For journalists, surrogate endpoints such as PFS can be “important to report on — sometimes it’s all we have,” said UCLA breast surgeon Deanna Attai, MD. But Attai and others noted that caveats such as the lack of an overall survival benefit should be included in the discussion.
Weak predictors of overall survival
News coverage should acknowledge a growing body of evidence cautioning about the use of PFS in cancer research. For example:
- An analysis co-written by Haslam, that found surrogate outcomes such as PFS are usually weak predictors of overall survival.
- A review in JAMA Oncology showed no link between PFS and quality of life.
- A literature review published in JAMA Oncology showed it’s unclear patients with advanced cancer understand or value PFS.
A BMJ editorial published in September cited six examples of treatments that improved surrogate markers such as PFS but didn’t help patients live longer. It noted drugs that lengthen PFS might make patients worse off. In June, researchers announced the drug venetoclax appeared to hasten the death of myeloma patients, though it nearly doubled PFS compared with a control.
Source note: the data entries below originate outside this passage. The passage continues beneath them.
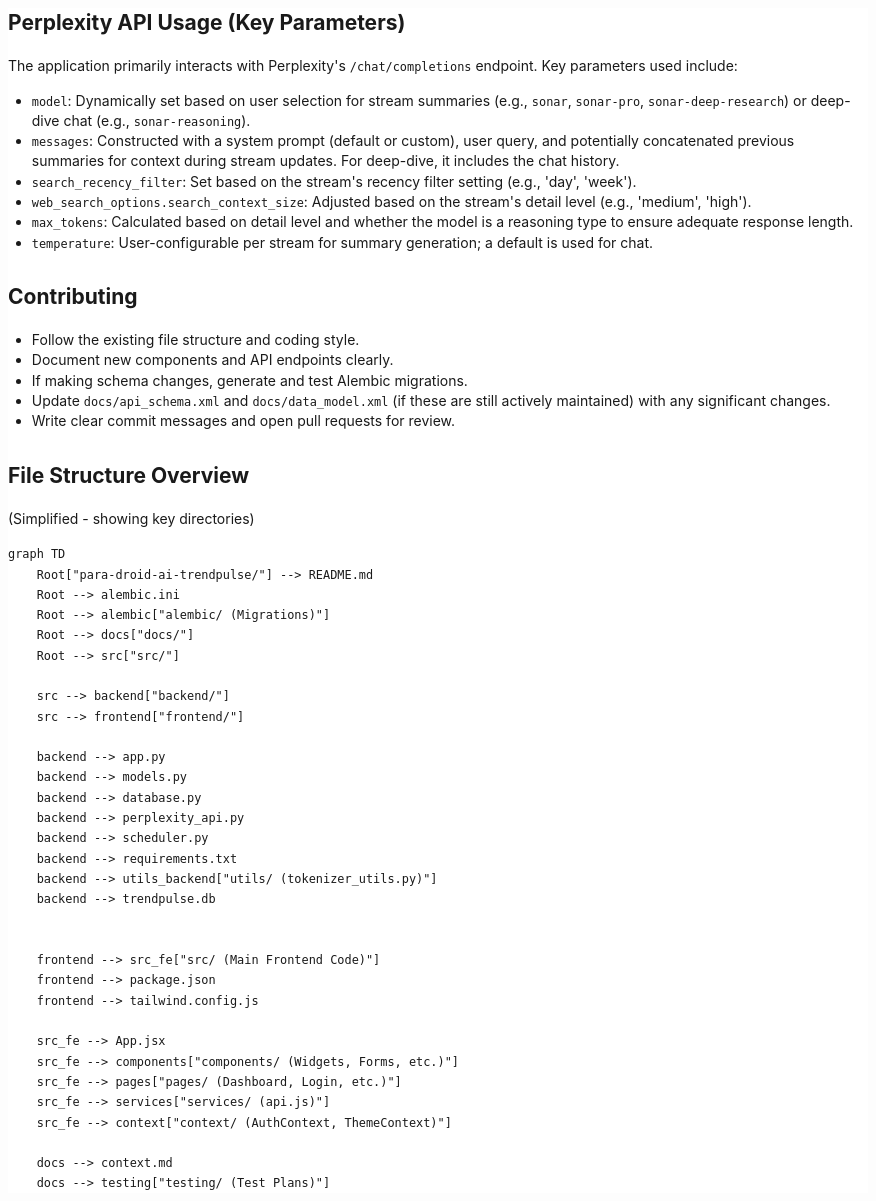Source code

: ## Perplexity API Usage (Key Parameters)

The application primarily interacts with Perplexity's `/chat/completions` endpoint. Key parameters used include:
-   `model`: Dynamically set based on user selection for stream summaries (e.g., `sonar`, `sonar-pro`, `sonar-deep-research`) or deep-dive chat (e.g., `sonar-reasoning`).
-   `messages`: Constructed with a system prompt (default or custom), user query, and potentially concatenated previous summaries for context during stream updates. For deep-dive, it includes the chat history.
-   `search_recency_filter`: Set based on the stream's recency filter setting (e.g., 'day', 'week').
-   `web_search_options.search_context_size`: Adjusted based on the stream's detail level (e.g., 'medium', 'high').
-   `max_tokens`: Calculated based on detail level and whether the model is a reasoning type to ensure adequate response length.
-   `temperature`: User-configurable per stream for summary generation; a default is used for chat.

## Contributing

-   Follow the existing file structure and coding style.
-   Document new components and API endpoints clearly.
-   If making schema changes, generate and test Alembic migrations.
-   Update `docs/api_schema.xml` and `docs/data_model.xml` (if these are still actively maintained) with any significant changes.
-   Write clear commit messages and open pull requests for review.

## File Structure Overview
(Simplified - showing key directories)
```mermaid
graph TD
    Root["para-droid-ai-trendpulse/"] --> README.md
    Root --> alembic.ini
    Root --> alembic["alembic/ (Migrations)"]
    Root --> docs["docs/"]
    Root --> src["src/"]

    src --> backend["backend/"]
    src --> frontend["frontend/"]

    backend --> app.py
    backend --> models.py
    backend --> database.py
    backend --> perplexity_api.py
    backend --> scheduler.py
    backend --> requirements.txt
    backend --> utils_backend["utils/ (tokenizer_utils.py)"]
    backend --> trendpulse.db


    frontend --> src_fe["src/ (Main Frontend Code)"]
    frontend --> package.json
    frontend --> tailwind.config.js

    src_fe --> App.jsx
    src_fe --> components["components/ (Widgets, Forms, etc.)"]
    src_fe --> pages["pages/ (Dashboard, Login, etc.)"]
    src_fe --> services["services/ (api.js)"]
    src_fe --> context["context/ (AuthContext, ThemeContext)"]

    docs --> context.md
    docs --> testing["testing/ (Test Plans)"]
```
Haslam said while it “would be nice to measure overall health with a simple, single measurement, our research and the research of others shows that PFS is often a poor marker for outcomes that are most important to the patient, such as living a longer or better quality of life during and after treatment.”
Would a new name help?
Some say the term PFS has generated so much confusion that it ought to be renamed.
Vincent Rajkumar, MD, professor of medicine at the Mayo Clinic in Rochester, Minn., said PFS is misleading because it “sends a message that it’s a great victory.”
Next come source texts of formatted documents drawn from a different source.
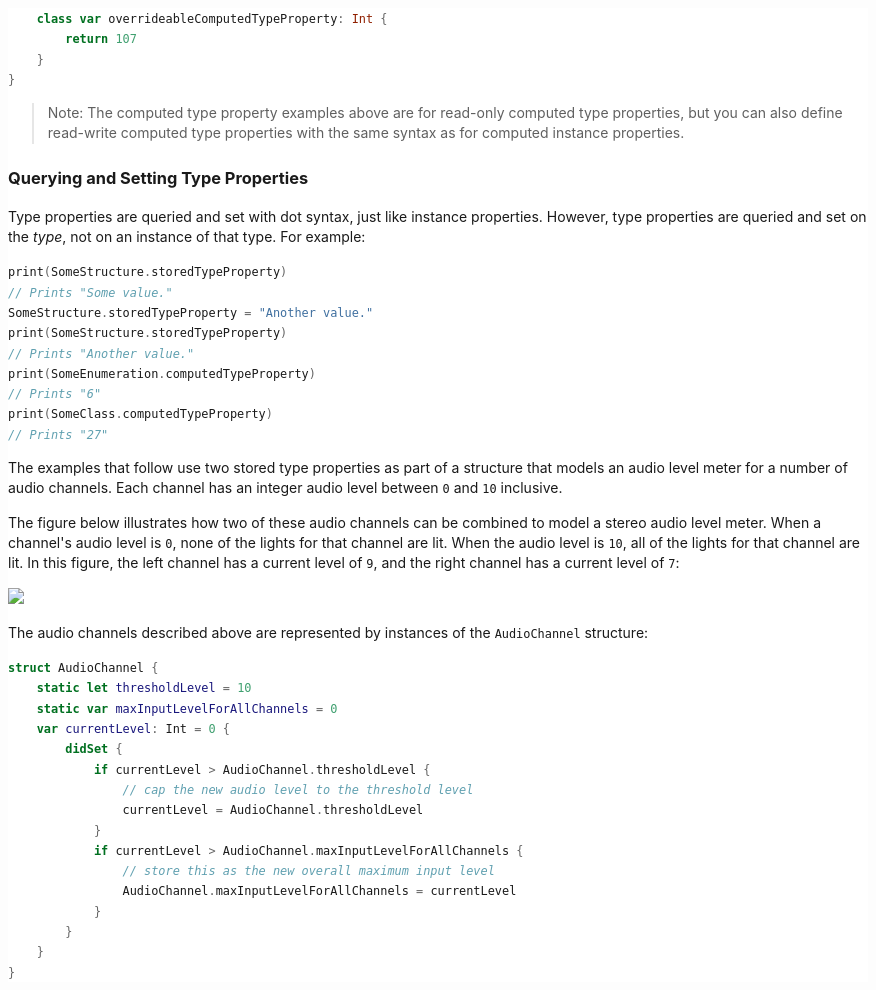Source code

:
 ```swift
    class var overrideableComputedTypeProperty: Int {
        return 107
    }
}
```







> Note: The computed type property examples above are for read-only computed type properties,
> but you can also define read-write computed type properties
> with the same syntax as for computed instance properties.

### Querying and Setting Type Properties

Type properties are queried and set with dot syntax, just like instance properties.
However, type properties are queried and set on the *type*, not on an instance of that type.
For example:

```swift
print(SomeStructure.storedTypeProperty)
// Prints "Some value."
SomeStructure.storedTypeProperty = "Another value."
print(SomeStructure.storedTypeProperty)
// Prints "Another value."
print(SomeEnumeration.computedTypeProperty)
// Prints "6"
print(SomeClass.computedTypeProperty)
// Prints "27"
```



The examples that follow use two stored type properties as part of a structure
that models an audio level meter for a number of audio channels.
Each channel has an integer audio level between `0` and `10` inclusive.

The figure below illustrates how two of these audio channels can be combined
to model a stereo audio level meter.
When a channel's audio level is `0`, none of the lights for that channel are lit.
When the audio level is `10`, all of the lights for that channel are lit.
In this figure, the left channel has a current level of `9`,
and the right channel has a current level of `7`:

![](staticPropertiesVUMeter)

The audio channels described above are represented by
instances of the `AudioChannel` structure:

```swift
struct AudioChannel {
    static let thresholdLevel = 10
    static var maxInputLevelForAllChannels = 0
    var currentLevel: Int = 0 {
        didSet {
            if currentLevel > AudioChannel.thresholdLevel {
                // cap the new audio level to the threshold level
                currentLevel = AudioChannel.thresholdLevel
            }
            if currentLevel > AudioChannel.maxInputLevelForAllChannels {
                // store this as the new overall maximum input level
                AudioChannel.maxInputLevelForAllChannels = currentLevel
            }
        }
    }
}
```
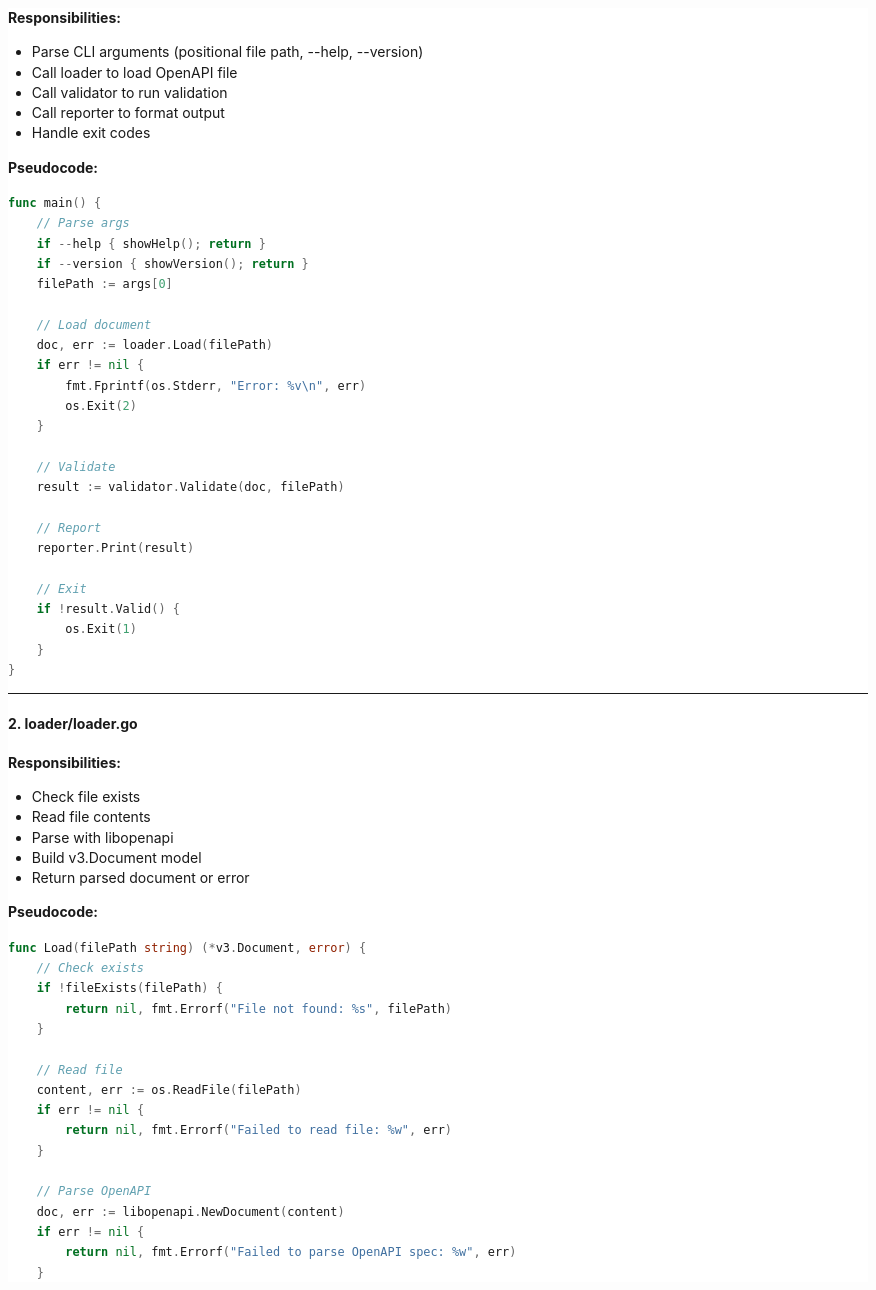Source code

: **Responsibilities:**
- Parse CLI arguments (positional file path, --help, --version)
- Call loader to load OpenAPI file
- Call validator to run validation
- Call reporter to format output
- Handle exit codes

**Pseudocode:**
```go
func main() {
    // Parse args
    if --help { showHelp(); return }
    if --version { showVersion(); return }
    filePath := args[0]

    // Load document
    doc, err := loader.Load(filePath)
    if err != nil {
        fmt.Fprintf(os.Stderr, "Error: %v\n", err)
        os.Exit(2)
    }

    // Validate
    result := validator.Validate(doc, filePath)

    // Report
    reporter.Print(result)

    // Exit
    if !result.Valid() {
        os.Exit(1)
    }
}
```

---

#### 2. loader/loader.go

**Responsibilities:**
- Check file exists
- Read file contents
- Parse with libopenapi
- Build v3.Document model
- Return parsed document or error

**Pseudocode:**
```go
func Load(filePath string) (*v3.Document, error) {
    // Check exists
    if !fileExists(filePath) {
        return nil, fmt.Errorf("File not found: %s", filePath)
    }

    // Read file
    content, err := os.ReadFile(filePath)
    if err != nil {
        return nil, fmt.Errorf("Failed to read file: %w", err)
    }

    // Parse OpenAPI
    doc, err := libopenapi.NewDocument(content)
    if err != nil {
        return nil, fmt.Errorf("Failed to parse OpenAPI spec: %w", err)
    }

```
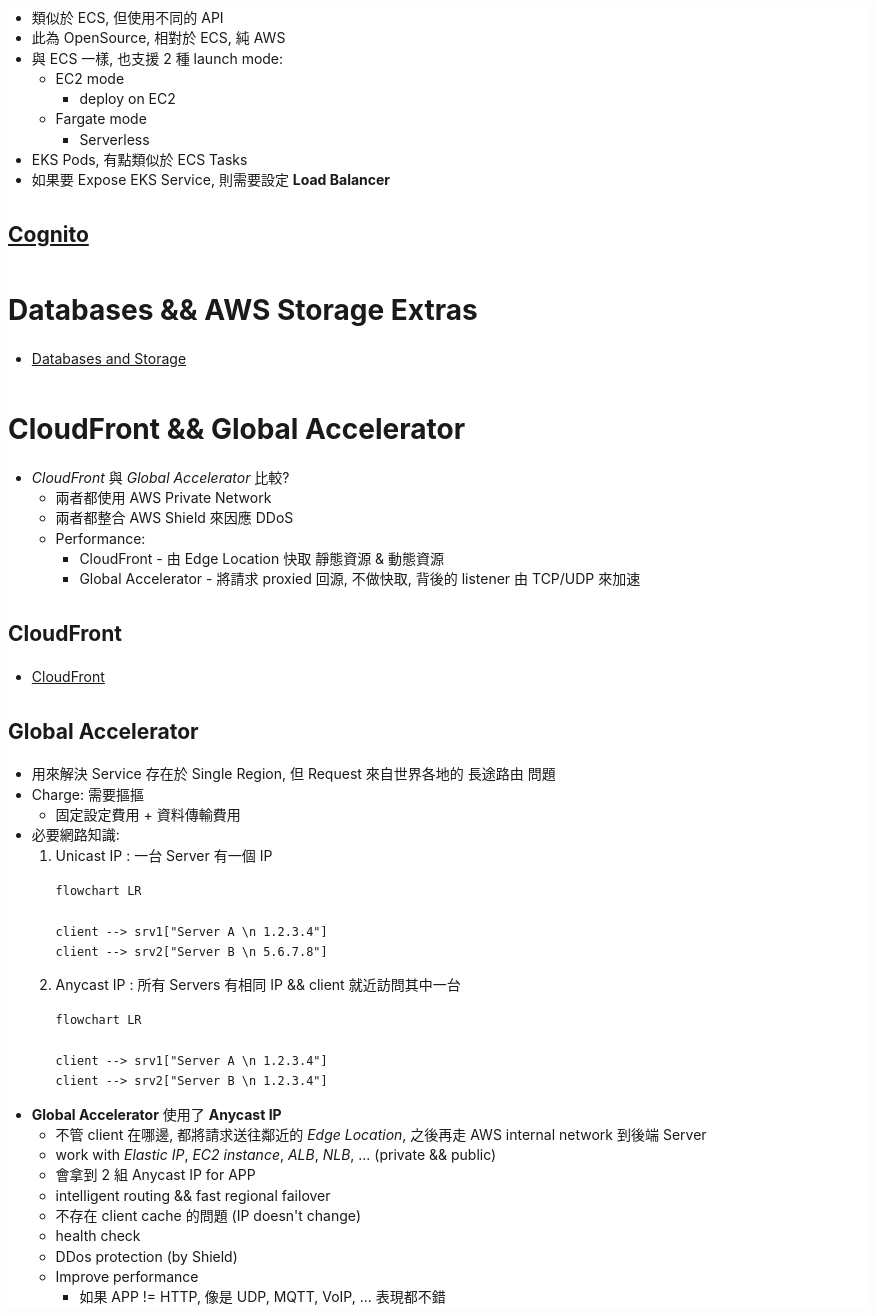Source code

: - 類似於 ECS, 但使用不同的 API
- 此為 OpenSource, 相對於 ECS, 純 AWS
- 與 ECS 一樣, 也支援 2 種 launch mode:
    - EC2 mode
        - deploy on EC2
    - Fargate mode
        - Serverless
- EKS Pods, 有點類似於 ECS Tasks
- 如果要 Expose EKS Service, 則需要設定 **Load Balancer**


## [Cognito](./Cognito.md)


# Databases && AWS Storage Extras

- [Databases and Storage](./DatabaseAndStorage.md)


# CloudFront && Global Accelerator

- *CloudFront* 與 *Global Accelerator* 比較?
    - 兩者都使用 AWS Private Network
    - 兩者都整合 AWS Shield 來因應 DDoS
    - Performance:
        - CloudFront         - 由 Edge Location 快取 靜態資源 & 動態資源
        - Global Accelerator - 將請求 proxied 回源, 不做快取, 背後的 listener 由 TCP/UDP 來加速


## CloudFront

- [CloudFront](./CloudFront.md)


## Global Accelerator

- 用來解決 Service 存在於 Single Region, 但 Request 來自世界各地的 長途路由 問題
- Charge: 需要摳摳
    - 固定設定費用 + 資料傳輸費用
- 必要網路知識:
    1. Unicast IP : 一台 Server 有一個 IP
        ```mermaid
        flowchart LR

        client --> srv1["Server A \n 1.2.3.4"]
        client --> srv2["Server B \n 5.6.7.8"]
        ```
    2. Anycast IP : 所有 Servers 有相同 IP && client 就近訪問其中一台
        ```mermaid
        flowchart LR

        client --> srv1["Server A \n 1.2.3.4"]
        client --> srv2["Server B \n 1.2.3.4"]
        ```
- **Global Accelerator** 使用了 **Anycast IP**
    - 不管 client 在哪邊, 都將請求送往鄰近的 *Edge Location*, 之後再走 AWS internal network 到後端 Server
    - work with *Elastic IP*, *EC2 instance*, *ALB*, *NLB*, ... (private && public)
    - 會拿到 2 組 Anycast IP for APP
    - intelligent routing && fast regional failover
    - 不存在 client cache 的問題 (IP doesn't change)
    - health check
    - DDos protection (by Shield)
    - Improve performance
        - 如果 APP != HTTP, 像是 UDP, MQTT, VoIP, ... 表現都不錯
“It’s as if you are running a 5K race, and you are declaring the winner at the 3K mark,” he said. “You should not be giving the illusion of certainty when there is none.”
On Twitter Rajkumar called on medical journals to remove the word “survival” from the term.
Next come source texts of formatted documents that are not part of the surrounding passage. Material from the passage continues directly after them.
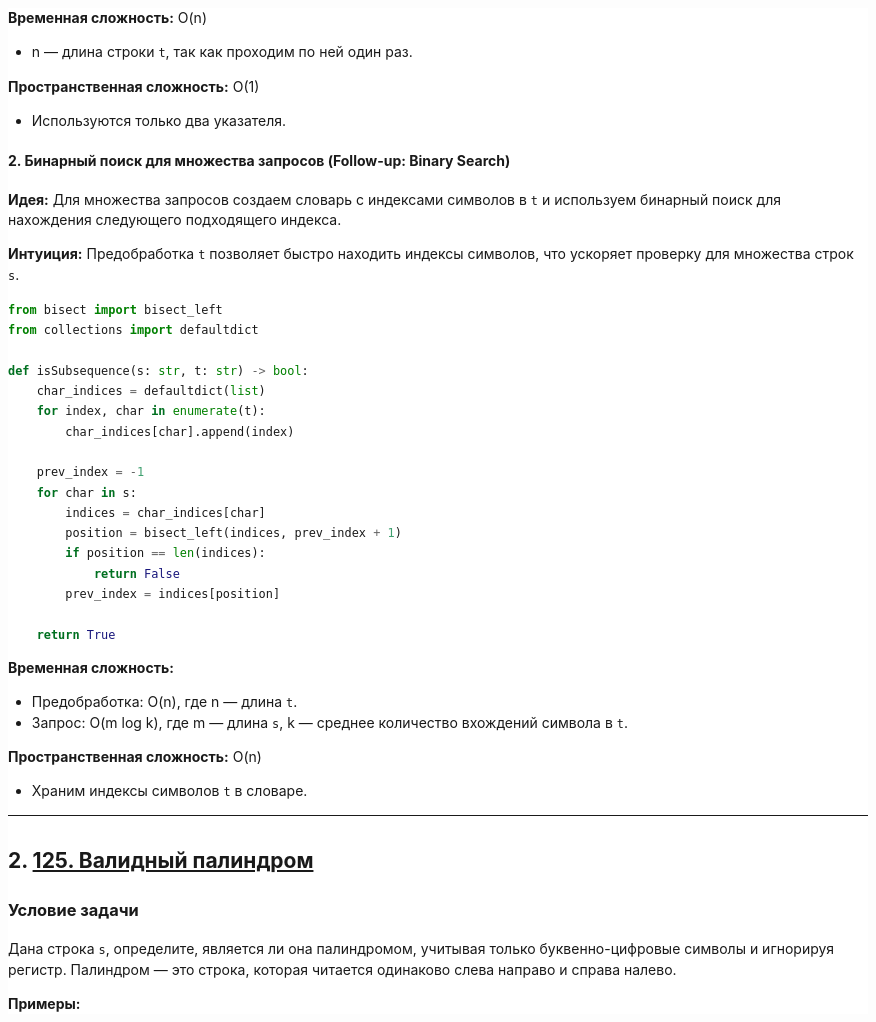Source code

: **Временная сложность:** O(n)  
- n — длина строки `t`, так как проходим по ней один раз.

**Пространственная сложность:** O(1)  
- Используются только два указателя.

#### 2. Бинарный поиск для множества запросов (Follow-up: Binary Search)

**Идея:** Для множества запросов создаем словарь с индексами символов в `t` и используем бинарный поиск для нахождения следующего подходящего индекса.

**Интуиция:** Предобработка `t` позволяет быстро находить индексы символов, что ускоряет проверку для множества строк `s`.

```python
from bisect import bisect_left
from collections import defaultdict

def isSubsequence(s: str, t: str) -> bool:
    char_indices = defaultdict(list)
    for index, char in enumerate(t):
        char_indices[char].append(index)
    
    prev_index = -1
    for char in s:
        indices = char_indices[char]
        position = bisect_left(indices, prev_index + 1)
        if position == len(indices):
            return False
        prev_index = indices[position]
    
    return True
```

**Временная сложность:**  
- Предобработка: O(n), где n — длина `t`.  
- Запрос: O(m log k), где m — длина `s`, k — среднее количество вхождений символа в `t`.

**Пространственная сложность:** O(n)  
- Храним индексы символов `t` в словаре.

---
## 2. [125. Валидный палиндром](https://leetcode.com/problems/valid-palindrome/)

### Условие задачи

Дана строка `s`, определите, является ли она палиндромом, учитывая только буквенно-цифровые символы и игнорируя регистр. Палиндром — это строка, которая читается одинаково слева направо и справа налево.

**Примеры:**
In a subsequent tweet, he expanded on why PFS is problematic:
Whether or not “progression-free duration” ever takes hold, it will always be the job of journalists to expose the quality of evidence behind cancer drugs. Some have done an excellent job.
Among them: a review by Peter Loftus of the Wall Street Journal published in July found that of 42 fast-tracked cancer drugs the FDA approved from 2015 through 2018, “just 19% had proof upon approval they significantly prolonged overall survival.” That report bolstered reporters’ John Fauber and Elbert Chu findings in their 2014 piece in the Milwaukee Journal Sentinel, FDA approves cancer drugs without proof they’re extending lives.
How journalists can do better
News stories can go beyond cursory descriptions that might suggest to readers a benefit that doesn’t exist. The Telegraph said PFS is “the period during which the cancer does not get worse.” The Herald called it “time where the cancer is not progressing.”
Who wouldn’t want to keep cancer from “progressing” or “getting worse?”
“I think the message that people often get when they read or hear about improved PFS is that survival will be longer or that health deterioration has been halted,” Haslam said. “On the surface, this seems like a reasonable assumption, but because we know from research that this is more often not the case, it is important that the reporting of PFS also comes with a better explanation of what this term really means.”
Also useful would be more complete reporting on treatments including costs, adverse effects, and conflicts of interest, said Tregear and Judi Hirshfield-Bartek, a retired oncology nurse who is on the National Breast Cancer Coalition’s board.
The three stories sparsely reported on those areas, which are among HealthNewsReview.org’s ten criteria for news stories. (Healthline did mention Tecentriq’s $13,400-a-month price tag.) Hirshfield-Bartek said the stories all seemed to be “based on a news release,” a promotional statement released by a research institution or drug company.
On the other hand, Rajkumar said journalists could greatly improve their reporting simply by including a line about whether a drug improves overall survival: “That way, the investigators who are enthusiastic about the drug are kept honest.”